I hate to add to this “post-post” tango, but there is another verb “to post,” based on this “position” kind of “post,” meaning “to send by mail.”  This “to post” is more common in the UK than in the US, where we generally use the verb “to mail.”

The prefix “post” meaning “after” is from yet another source, the Latin adverb (and preposition) “post” meaning “behind” or “after.”  There’s no connection between this “post” and either the “mail” or “wooden column” kinds of post.  But it’s interesting that the verb “to postpone” brings together “post” in this “after” sense with our pal “ponere” meaning “to place” (which gave us the “post” in “post office”).  “Postpone,” of course, means to delay something (an appointment, a deadline, etc.) after its original date.

Quaint & Acquaint

Pete and Re-Pete go sailing.*

Dear Word Detective: “Quaint,” to me, means “somewhat outmoded, a little peculiar, and yet oddly appealing” — kind of like the word itself. But in thinking about it, I wondered if it is related to “acquaint.” If so, it would seem that “quaint” originally meant something like “familiar” or “well-known.” Am I even close? — Charles Anderson.

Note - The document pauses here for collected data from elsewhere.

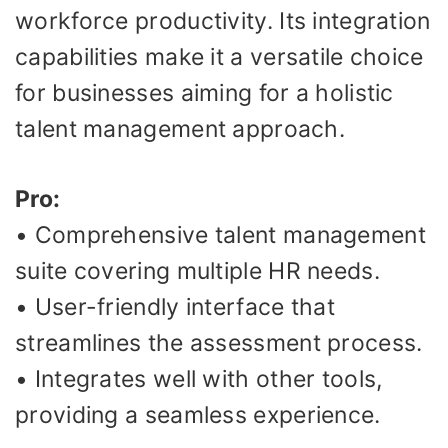
workforce productivity. Its integration
capabilities make it a versatile choice
for businesses aiming for a holistic
talent management approach.
Pro:
• Comprehensive talent management
suite covering multiple HR needs.
• User-friendly interface that
streamlines the assessment process.
• Integrates well with other tools,
providing a seamless experience.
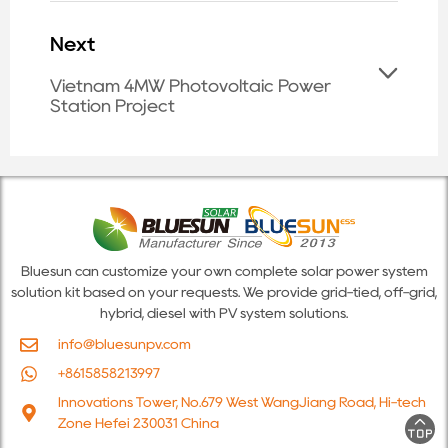
Next
Vietnam 4MW Photovoltaic Power
Station Project
Bluesun can customize your own complete solar power system
solution kit based on your requests. We provide grid-tied, off-grid,
hybrid, diesel with PV system solutions.
info@bluesunpv.com
+8615858213997
Innovations Tower, No.679 West WangJiang Road, Hi-tech
Zone Hefei 230031 China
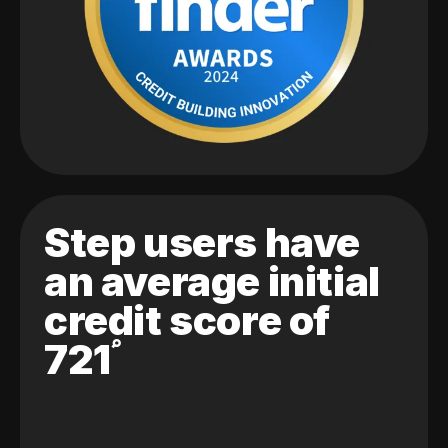
Step users have
an average initial
credit score of
721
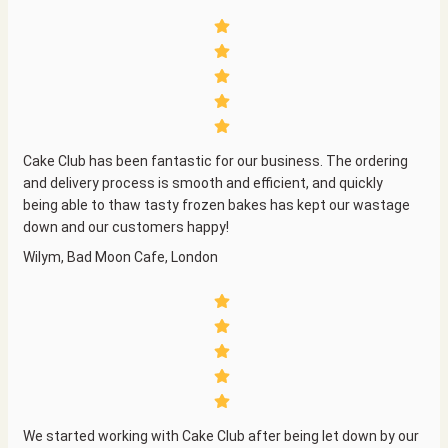
Cake Club has been fantastic for our business. The ordering
and delivery process is smooth and efficient, and quickly
being able to thaw tasty frozen bakes has kept our wastage
down and our customers happy!
Wilym, Bad Moon Cafe, London
We started working with Cake Club after being let down by our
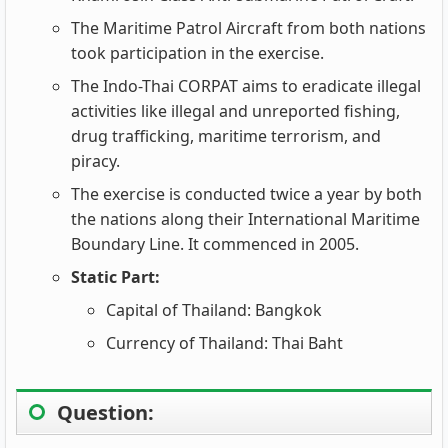
The Maritime Patrol Aircraft from both nations
took participation in the exercise.
The Indo-Thai CORPAT aims to eradicate illegal
activities like illegal and unreported fishing,
drug trafficking, maritime terrorism, and
piracy.
The exercise is conducted twice a year by both
the nations along their International Maritime
Boundary Line. It commenced in 2005.
Static Part:
Capital of Thailand: Bangkok
Currency of Thailand: Thai Baht
Question:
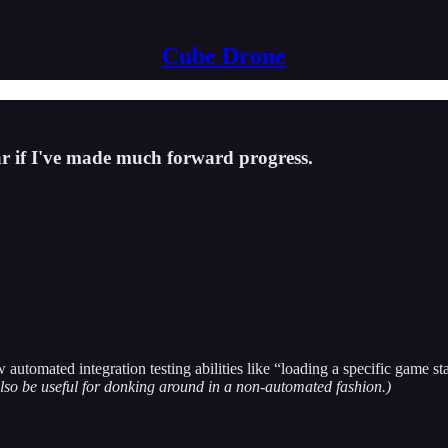
Cube Drone
ar if I've made much forward progress.
utomated integration testing abilities like “loading a specific game sta
also be useful for donking around in a non-automated fashion.)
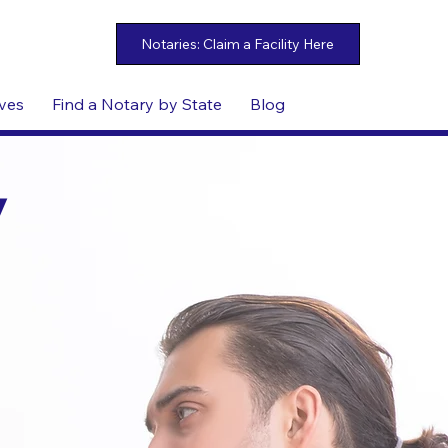
ives
Find a Notary by State
Blog
y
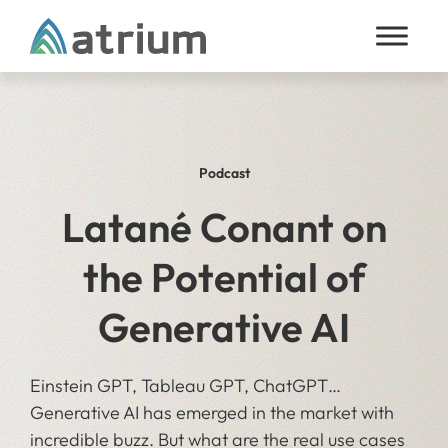
Skip to content
Podcast
Latané Conant on
the Potential of
Generative AI
Einstein GPT, Tableau GPT, ChatGPT…
Generative AI has emerged in the market with
incredible buzz. But what are the real use cases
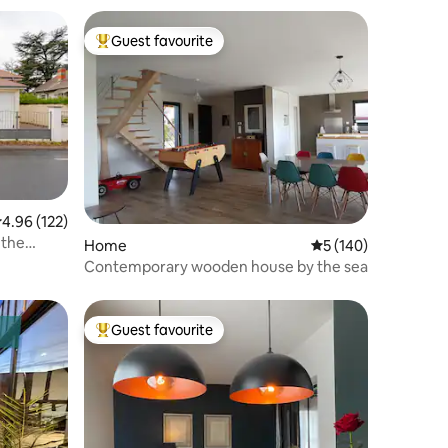
Guest favourite
Top guest favourite
.96 out of 5 average rating, 122 reviews
4.96 (122)
 the
Home
5 out of 5 average r
5 (140)
Contemporary wooden house by the sea
Guest favourite
Top guest favourite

That’s a great question. English is full of words that sound as if they might be related in some way, and it’s a toss-up whether the pairs that actually are are more or less interesting than the pairs that aren’t. I tend to think that the best cases are actually words that are related, but mean such different things today that the connection between them leads the explorer down a twisted and nearly impenetrable path.

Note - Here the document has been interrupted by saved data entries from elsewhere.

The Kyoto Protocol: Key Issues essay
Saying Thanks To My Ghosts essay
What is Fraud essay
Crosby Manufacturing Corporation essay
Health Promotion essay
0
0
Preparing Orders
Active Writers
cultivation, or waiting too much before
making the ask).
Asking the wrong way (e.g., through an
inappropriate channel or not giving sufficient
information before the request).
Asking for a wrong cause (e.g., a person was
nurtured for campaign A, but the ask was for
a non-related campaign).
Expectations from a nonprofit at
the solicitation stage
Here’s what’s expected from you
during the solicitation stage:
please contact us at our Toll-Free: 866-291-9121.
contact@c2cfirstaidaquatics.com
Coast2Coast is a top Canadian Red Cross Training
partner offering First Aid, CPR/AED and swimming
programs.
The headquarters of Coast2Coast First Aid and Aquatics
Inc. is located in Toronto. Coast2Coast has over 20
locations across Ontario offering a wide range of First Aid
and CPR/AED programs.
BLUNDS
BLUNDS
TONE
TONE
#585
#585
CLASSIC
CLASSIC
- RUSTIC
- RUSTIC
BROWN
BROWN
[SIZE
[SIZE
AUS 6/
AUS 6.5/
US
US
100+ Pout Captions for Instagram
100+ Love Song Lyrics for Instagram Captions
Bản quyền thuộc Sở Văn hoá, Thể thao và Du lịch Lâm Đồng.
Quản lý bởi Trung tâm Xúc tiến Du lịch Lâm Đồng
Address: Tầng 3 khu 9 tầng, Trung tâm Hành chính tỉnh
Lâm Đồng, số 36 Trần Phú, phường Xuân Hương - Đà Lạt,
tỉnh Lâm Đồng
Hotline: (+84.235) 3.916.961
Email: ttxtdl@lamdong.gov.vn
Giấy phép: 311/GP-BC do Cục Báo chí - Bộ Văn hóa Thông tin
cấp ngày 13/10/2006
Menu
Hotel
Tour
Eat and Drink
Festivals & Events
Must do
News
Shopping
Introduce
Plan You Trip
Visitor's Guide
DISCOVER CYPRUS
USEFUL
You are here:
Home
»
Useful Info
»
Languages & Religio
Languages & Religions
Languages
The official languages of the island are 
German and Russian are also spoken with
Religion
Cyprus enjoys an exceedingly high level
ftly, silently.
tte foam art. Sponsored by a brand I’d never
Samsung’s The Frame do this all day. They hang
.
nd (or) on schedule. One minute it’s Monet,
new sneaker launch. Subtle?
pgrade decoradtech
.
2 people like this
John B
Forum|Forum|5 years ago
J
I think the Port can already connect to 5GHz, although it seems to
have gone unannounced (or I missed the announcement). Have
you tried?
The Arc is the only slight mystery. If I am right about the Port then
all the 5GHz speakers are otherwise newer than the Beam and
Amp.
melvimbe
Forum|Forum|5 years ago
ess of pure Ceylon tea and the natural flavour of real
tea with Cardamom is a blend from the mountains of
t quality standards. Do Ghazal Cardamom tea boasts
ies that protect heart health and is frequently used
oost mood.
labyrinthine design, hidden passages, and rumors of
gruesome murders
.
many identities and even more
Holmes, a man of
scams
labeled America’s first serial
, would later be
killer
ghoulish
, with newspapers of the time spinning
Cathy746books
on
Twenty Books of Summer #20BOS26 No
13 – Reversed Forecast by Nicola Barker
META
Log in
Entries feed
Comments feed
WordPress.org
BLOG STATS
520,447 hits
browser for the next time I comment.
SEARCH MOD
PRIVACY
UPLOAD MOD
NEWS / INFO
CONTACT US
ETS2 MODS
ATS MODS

“Hearse” and “rehearse,” for instance, come from the same Latin root “hirpex,” meaning “rake.” In Old French, the derivative “herse” came to mean the “rake-like” metal frame that held candles in a church, especially over a coffin during a funeral, and eventually “hearse” in English came to mean the carriage that carries the deceased to the funeral. Meanwhile, that literal “rake” sense of “herse” gave us “rehercer” in French, “rehearse” in 14th century English, meaning “to rake again,” i.e., “to say over and over again” in preparation for a performance.

“Quaint” and “acquaint” also share a Latin root, but although their paths diverged early on, these two words never wandered as far apart in meaning as “hearse” and “rehearse” did. The ultimate source of both is the Latin verb “cognoscere,” meaning “to know,” also the root of “cognition,” “cognizance” and related words.

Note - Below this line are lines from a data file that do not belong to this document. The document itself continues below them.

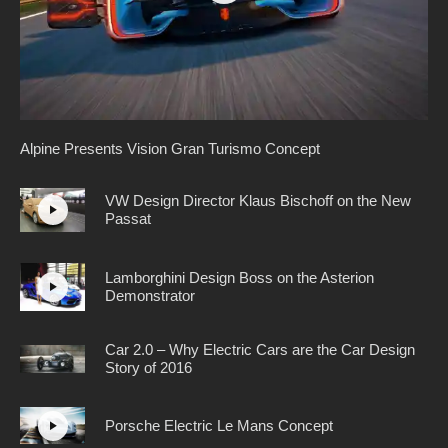
Alpine Presents Vision Gran Turismo Concept
VW Design Director Klaus Bischoff on the New
Passat
Lamborghini Design Boss on the Asterion
Demonstrator
Car 2.0 – Why Electric Cars are the Car Design
Story of 2016
Porsche Electric Le Mans Concept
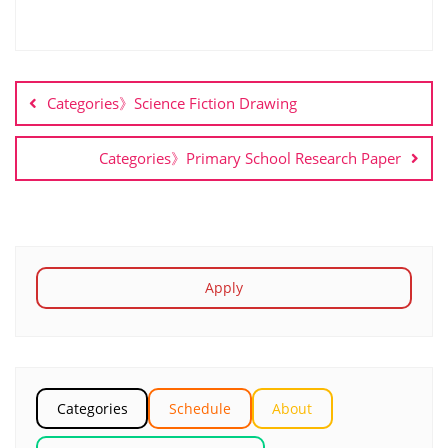
Categories》Science Fiction Drawing
Categories》Primary School Research Paper
Apply
Categories
Schedule
About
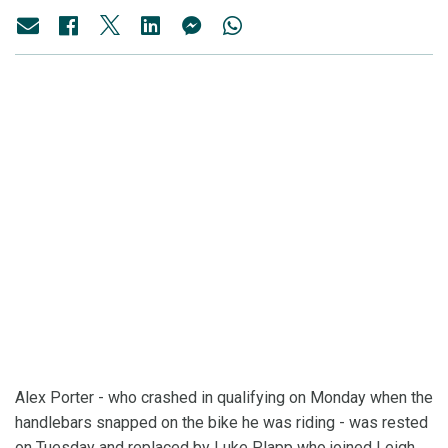
Alex Porter - who crashed in qualifying on Monday when the
handlebars snapped on the bike he was riding - was rested
on Tuesday and replaced by Luke Plapp who joined Leigh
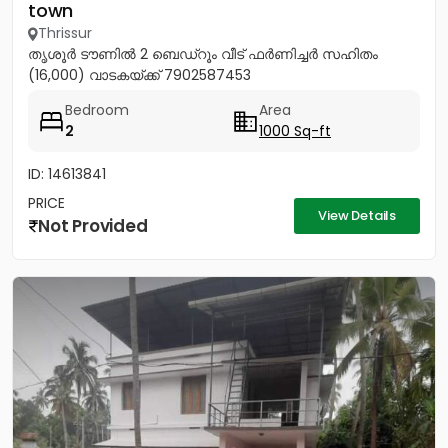
town
Thrissur
തൃശൂർ ടൗണിൽ 2 ബെഡ്റൂം വീട് ഫർണിച്ചർ സഹിതം
(16,000) വാടകയ്ക്ക് 7902587453
Bedroom
Area
2
1000 Sq-ft
ID: 14613841
PRICE
View Details
Not Provided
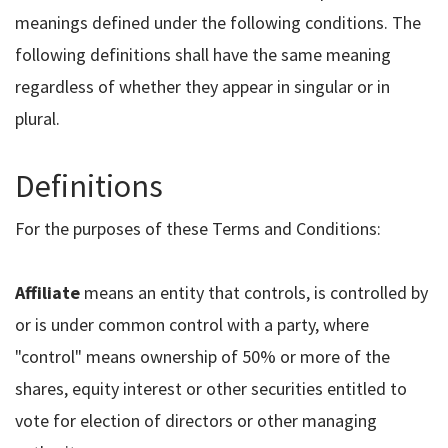
meanings defined under the following conditions. The
following definitions shall have the same meaning
regardless of whether they appear in singular or in
plural.
Definitions
For the purposes of these Terms and Conditions:
Affiliate
means an entity that controls, is controlled by
or is under common control with a party, where
"control" means ownership of 50% or more of the
shares, equity interest or other securities entitled to
vote for election of directors or other managing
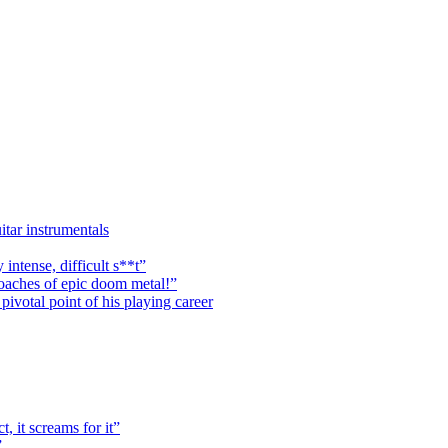
itar instrumentals
 intense, difficult s**t”
roaches of epic doom metal!”
ivotal point of his playing career
, it screams for it”
”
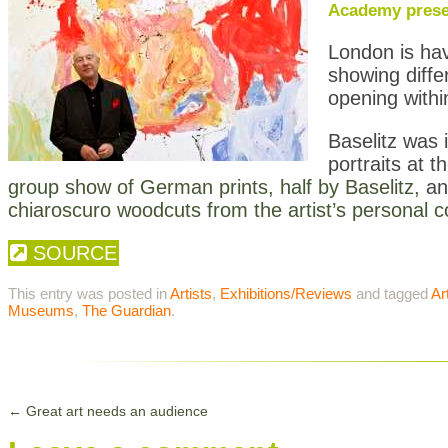
Academy presen
London is hav
showing diffe
opening withi
Baselitz was 
portraits at t
group show of German prints, half by Baselitz,
an
chiaroscuro woodcuts from the artist’s personal co
SOURCE
This entry was posted in
Artists
,
Exhibitions/Reviews
and tagged
Ar
Museums
,
The Guardian
.
←
Great art needs an audience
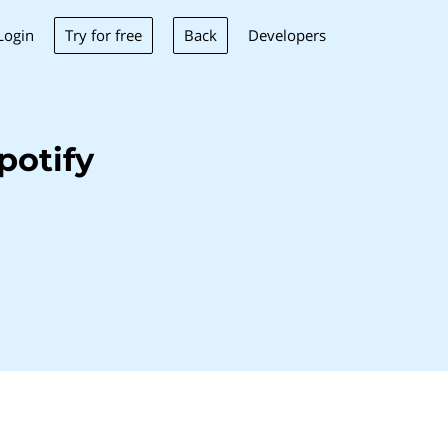
Try for free
Back
Login
Developers
potify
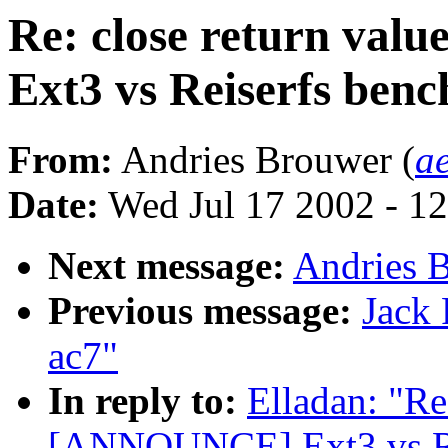
Re: close return va
Ext3 vs Reiserfs ben
From:
Andries Brouwer (
a
Date:
Wed Jul 17 2002 - 1
Next message:
Andries B
Previous message:
Jack 
ac7"
In reply to:
Elladan: "Re
[ANNOUNCE] Ext3 vs Re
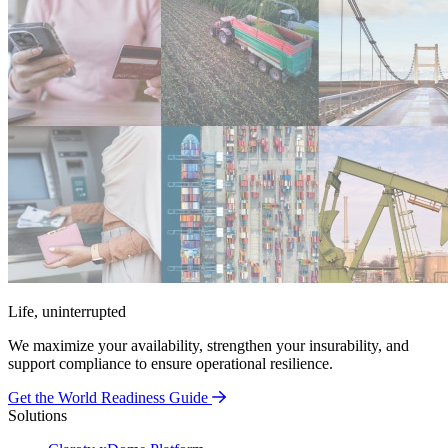
Life, uninterrupted
We maximize your availability, strengthen your insurability, and
support compliance to ensure operational resilience.
Get the World Readiness Guide
Solutions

In the case of “acquaint,” the verb “cognoscere” further developed into “accognoscere,” meaning “to know well,” which passed through Old French as “acointer” and eventually produced, in the late 13th century, our English word “acquaint.” The initial sense of “acquaint” in English was simply “to make oneself known, to introduce yourself,” but it soon took on the sense of “to become familiar with, get to know” as one might “acquaint” oneself with one’s new neighbors. This use is now largely obsolete, replaced by the more cumbersome “to become acquainted with.” Another sense that developed, still very much in use today, was “acquaint” meaning “to gain personal knowledge of,” as in “At lunch I decided to acquaint myself with the restaurants in the neighborhood.”

“Quaint” veered off the path followed by “acquaint” back in Old French, where the Latin “cognoscere” had also produced “coint,” an adjective meaning “clever or knowing.” When “quaint” appeared in English in the early 13th century, it meant, of a person, “cunning” or “ingenious,” and, of a thing, “elaborate” or “finely made” (i.e., produced by a skilled artist). These senses are all obsolete now. But by the 14th century, “quaint” had also come to mean “remarkable or unusual” and “mysterious,” which eventually gave us our modern meaning of “attractively unusual in appearance or character” and (the most common meaning today) “pleasingly old-fashioned.”

So “quaint” and “acquaint” were indeed closely related at the starting line, but have been running on different routes for hundreds of years.

—-

* Smatteryou?  You were never 10 years old?  Pete and Re-Pete went out in a boat.  Pete fell out and who was left?